# Old speaker in my school. Manufactured ~1880!!!



## The VCR King

I am at an older middle school, built in 1950-something, and there are portable buildings outside of the middle school for "off level" students to be taught in separately (in other words, a room that separates the white-trash bullies and pot-smoking idiots from the rest of us). At dismissal today me and my friend were waiting outside for the bus and one of the special ed teachers from the building allowed us to come in to the heat.  I was walking and looking around, and I saw a big wooden speaker on the wall hooked into a BOGEN intercom call button. All of the speakers in the school look kinda like this:





However, this one had darker, and thinner, wood and it was splitting and you could see the little decorative fabric thing had rotting areas in the corner.

I asked the teacher about it and he said that the speaker was used in an old log-cabin schoolhouse that was demolished around 1940-something, and this speaker, MFD in 1880, was moved into the new building.

Here is a photo of it:






Could any of y'all speaker gurus here please tell me what brand/mfr this speaker is?


----------



## strollin

I can't ID that speaker but I truly doubt that it was manufactured in 1880.  Where did you get the idea that it was manufactured in 1880?


----------



## The VCR King

teacher said it was 1880s


----------



## salvage-this

Must have been quite a bit of progress in speaker technology since 1877

http://en.wikipedia.org/wiki/Phonograph


----------



## Darren

Judging by the look of the speaker and the one found here (speaker L, second to last picture) I'd say it's probably from around the 40's.

http://www.preservationsound.com/?p=1481


----------



## The VCR King

https://www.youtube.com/watch?v=ilVelWnGwHs
I think I found it!

The rest of the speakers in my school are these:
https://www.youtube.com/watch?v=F0_Y9HTMViU


----------



## strollin

The VCR King said:


> https://www.youtube.com/watch?v=ilVelWnGwHs
> I think I found it! ...


It's similar but not the same speaker.


----------



## spirit

Darren said:


> Judging by the look of the speaker and the one found here (speaker L, second to last picture) I'd say it's probably from around the 40's.
> 
> http://www.preservationsound.com/?p=1481



I think it's definitely 1940s/50s. Certainly not 1880s! You can tell just by looking at it. If your school is a 1950s build then it'd make sense that this speaker is also from that time period. Probably installed when the school was new and never removed.


----------



## The VCR King

I think the portable building that the speaker is in is older than the school to begin with.


----------



## Geoff

The VCR King said:


> I think the portable building that the speaker is in is older than the school to begin with.


I know around here, the portable buildings are usually put in place after the school was built because they needed more room.


----------



## spirit

The VCR King said:


> I think the portable building that the speaker is in is older than the school to begin with.



I doubt it's 1880s though. It makes sense to me that the speakers are about the same age as the school buildings. You said your school was built in the '50s, therefore the speakers are also probably from that time.

If you go museums or watch films about WWII you often see speakers, especially those in radios, that look a bit like the one you pictured, so my guess is '40s/50s.


----------



## Darren

WRXGuy1 said:


> I know around here, the portable buildings are usually put in place after the school was built because they needed more room.



That's almost always the case. I would be willing to bet the speakers is 40's or 50's, possibly 30's, but nothing lower than that.


----------



## voyagerfan99

There's no way that speaker is from the 1880's. They didn't have anything like that back then. It's from the 40's at the earliest.


----------



## Okedokey

Looks nothing like the ones from 2014 though!!


----------



## The VCR King

^lol


----------



## strollin

That pic appears to be some kind of listening device, not a speaker.  Possibly new Beats earbuds?


----------



## Geoff

strollin said:


> That pic appears to be some kind of listening device, not a speaker.  Possibly new Beats earbuds?


Shhhh, the hipsters would go crazy over that.


----------



## Darren

Hipsters don't wear Beats...?


----------

(GIVEN PROBLEM A)
Rewrite the stretch of the records from the line containing "collector number: 389" through the line containing "name author: (James) G. Don", replacing "locality" with "site" and leaving everything else unchanged.

(MATERIAL FOR THIS EXERCISE)
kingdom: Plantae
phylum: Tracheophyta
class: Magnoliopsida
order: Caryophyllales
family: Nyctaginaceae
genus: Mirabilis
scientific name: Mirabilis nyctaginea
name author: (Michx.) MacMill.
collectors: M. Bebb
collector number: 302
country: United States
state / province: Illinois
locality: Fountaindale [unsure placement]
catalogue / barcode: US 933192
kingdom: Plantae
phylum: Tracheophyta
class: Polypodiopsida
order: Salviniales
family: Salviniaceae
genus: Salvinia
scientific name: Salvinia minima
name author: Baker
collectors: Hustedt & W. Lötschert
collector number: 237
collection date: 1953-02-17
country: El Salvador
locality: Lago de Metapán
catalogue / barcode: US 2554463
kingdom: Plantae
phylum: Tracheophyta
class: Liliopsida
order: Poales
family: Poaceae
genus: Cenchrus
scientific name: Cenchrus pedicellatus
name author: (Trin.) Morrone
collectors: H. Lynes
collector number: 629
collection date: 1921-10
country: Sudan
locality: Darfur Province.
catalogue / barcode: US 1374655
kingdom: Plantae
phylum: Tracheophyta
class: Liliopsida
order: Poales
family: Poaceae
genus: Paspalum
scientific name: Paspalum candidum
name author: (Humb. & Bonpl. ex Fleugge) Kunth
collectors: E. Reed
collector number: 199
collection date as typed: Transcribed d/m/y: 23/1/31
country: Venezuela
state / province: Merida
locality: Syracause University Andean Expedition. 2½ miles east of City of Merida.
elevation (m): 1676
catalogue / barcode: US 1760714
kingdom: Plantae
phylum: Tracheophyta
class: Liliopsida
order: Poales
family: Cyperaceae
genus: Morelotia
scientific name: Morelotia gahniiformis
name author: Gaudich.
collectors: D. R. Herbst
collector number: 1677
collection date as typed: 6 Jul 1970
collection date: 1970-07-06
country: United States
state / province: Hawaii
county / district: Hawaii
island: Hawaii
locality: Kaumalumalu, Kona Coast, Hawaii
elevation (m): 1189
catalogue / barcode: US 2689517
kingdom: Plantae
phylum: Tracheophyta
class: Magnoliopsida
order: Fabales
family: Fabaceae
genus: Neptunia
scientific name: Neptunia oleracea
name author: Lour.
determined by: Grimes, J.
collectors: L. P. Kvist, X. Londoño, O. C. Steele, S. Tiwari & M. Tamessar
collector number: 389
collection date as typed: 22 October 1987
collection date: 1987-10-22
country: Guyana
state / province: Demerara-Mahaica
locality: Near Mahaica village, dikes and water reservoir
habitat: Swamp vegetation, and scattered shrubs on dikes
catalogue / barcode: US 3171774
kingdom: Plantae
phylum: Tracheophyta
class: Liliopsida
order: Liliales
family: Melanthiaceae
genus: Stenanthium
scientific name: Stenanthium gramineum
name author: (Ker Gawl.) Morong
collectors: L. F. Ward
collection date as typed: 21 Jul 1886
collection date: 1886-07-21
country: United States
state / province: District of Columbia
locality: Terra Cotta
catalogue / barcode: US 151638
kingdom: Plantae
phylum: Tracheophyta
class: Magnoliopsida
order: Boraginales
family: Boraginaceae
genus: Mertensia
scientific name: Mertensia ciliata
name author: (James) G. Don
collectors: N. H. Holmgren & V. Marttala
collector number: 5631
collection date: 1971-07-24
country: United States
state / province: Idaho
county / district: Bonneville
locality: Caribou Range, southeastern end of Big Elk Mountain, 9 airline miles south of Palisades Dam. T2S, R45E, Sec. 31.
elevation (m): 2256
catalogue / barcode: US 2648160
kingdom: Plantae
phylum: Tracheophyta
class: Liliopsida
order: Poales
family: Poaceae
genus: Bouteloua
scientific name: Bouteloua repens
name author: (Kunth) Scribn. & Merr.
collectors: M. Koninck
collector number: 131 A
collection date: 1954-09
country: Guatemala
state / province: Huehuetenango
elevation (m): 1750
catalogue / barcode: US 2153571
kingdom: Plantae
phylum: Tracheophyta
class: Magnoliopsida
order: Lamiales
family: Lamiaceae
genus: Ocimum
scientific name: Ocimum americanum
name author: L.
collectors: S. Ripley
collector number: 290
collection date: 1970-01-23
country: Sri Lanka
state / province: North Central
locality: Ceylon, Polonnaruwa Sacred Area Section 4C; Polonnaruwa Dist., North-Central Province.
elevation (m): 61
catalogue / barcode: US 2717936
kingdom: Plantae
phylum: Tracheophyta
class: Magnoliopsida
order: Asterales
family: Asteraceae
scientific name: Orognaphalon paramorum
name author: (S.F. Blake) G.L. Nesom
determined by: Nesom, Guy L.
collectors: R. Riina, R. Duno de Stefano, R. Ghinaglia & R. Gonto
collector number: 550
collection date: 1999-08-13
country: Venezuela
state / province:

(GIVEN PROBLEM B)
Reproduce word for word the stretch of the old speaker thread from "I think it's" through "and never removed.".

(TASK ANSWER A)
collector number: 389
collection date as typed: 22 October 1987
collection date: 1987-10-22
country: Guyana
state / province: Demerara-Mahaica
site: Near Mahaica village, dikes and water reservoir
habitat: Swamp vegetation, and scattered shrubs on dikes
catalogue / barcode: US 3171774
kingdom: Plantae
phylum: Tracheophyta
class: Liliopsida
order: Liliales
family: Melanthiaceae
genus: Stenanthium
scientific name: Stenanthium gramineum
name author: (Ker Gawl.) Morong
collectors: L. F. Ward
collection date as typed: 21 Jul 1886
collection date: 1886-07-21
country: United States
state / province: District of Columbia
site: Terra Cotta
catalogue / barcode: US 151638
kingdom: Plantae
phylum: Tracheophyta
class: Magnoliopsida
order: Boraginales
family: Boraginaceae
genus: Mertensia
scientific name: Mertensia ciliata
name author: (James) G. Don

(TASK ANSWER B)
I think it's definitely 1940s/50s. Certainly not 1880s! You can tell just by looking at it. If your school is a 1950s build then it'd make sense that this speaker is also from that time period. Probably installed when the school was new and never removed.